Langat raises Double Dee's profile at Harvard competition
Stella Langat ’16 is on a roll. Last April, she took the $20,000 first prize in the Kenneth A. Freirich Business Plan Competition with Double Dee’s, the firm she has founded to provide undergarments to Kenyan women at a reasonable price so they can avoid resorting to an illegal second-hand market.
Now she has taken the $2000 second prize in the Harvard Undergraduate Women in Business Innovation Competition, held October 16 as part of the Harvard Undergraduate Women in Business Convention in Boston. The other seven semi-finalists included teams from such countries at Sweden, Bangladesh and France.
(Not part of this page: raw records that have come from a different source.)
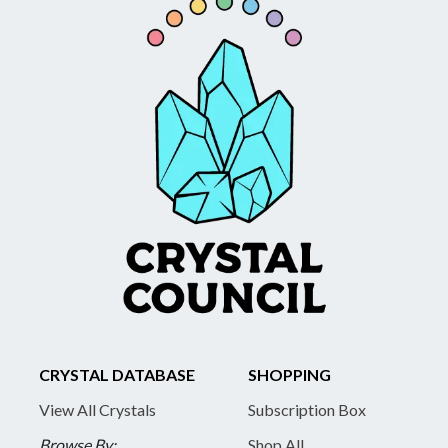
CRYSTAL DATABASE
SHOPPING
View All Crystals
Subscription Box
Browse By:
Shop All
The teams had eight minutes to pitch their businesses, followed by questions from judges and the audience. “It was really tough,” Langat said. “I had to be calm and strategic.”
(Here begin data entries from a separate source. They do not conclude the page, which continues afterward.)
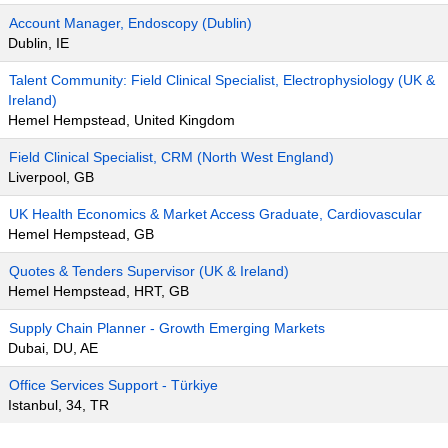
Account Manager, Endoscopy (Dublin)
Dublin, IE
Talent Community: Field Clinical Specialist, Electrophysiology (UK &
Ireland)
Hemel Hempstead, United Kingdom
Field Clinical Specialist, CRM (North West England)
Liverpool, GB
UK Health Economics & Market Access Graduate, Cardiovascular
Hemel Hempstead, GB
Quotes & Tenders Supervisor (UK & Ireland)
Hemel Hempstead, HRT, GB
Supply Chain Planner - Growth Emerging Markets
Dubai, DU, AE
Office Services Support - Türkiye
Istanbul, 34, TR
With help from three friends in Kenya she has enlisted in Double Dee’s, Langat introduced the firm’s new line of bras in Nairobi in August and will soon move into production. With orders already in hand for 450 bras, she’ll use additional prize money from the Harvard competition to produce a greater quantity and bring down the per-unit price.
Langat is one of several past Freirich Competition winners teaching business-plan writing workshops to help students prepare for the competition. Students with ideas either for for-profit businesses or non-profit enterprises oriented toward social entrepreneurship may still participate by submitting the intent-to-compete form you’ll find here.
Seventeen members of Skidmore Women in Business attended the Intercollegiate Business Conference, which included a job fair with Boston startups and businesses and featured keynote speakers with Nike, Sam’s Club and Bain & Company.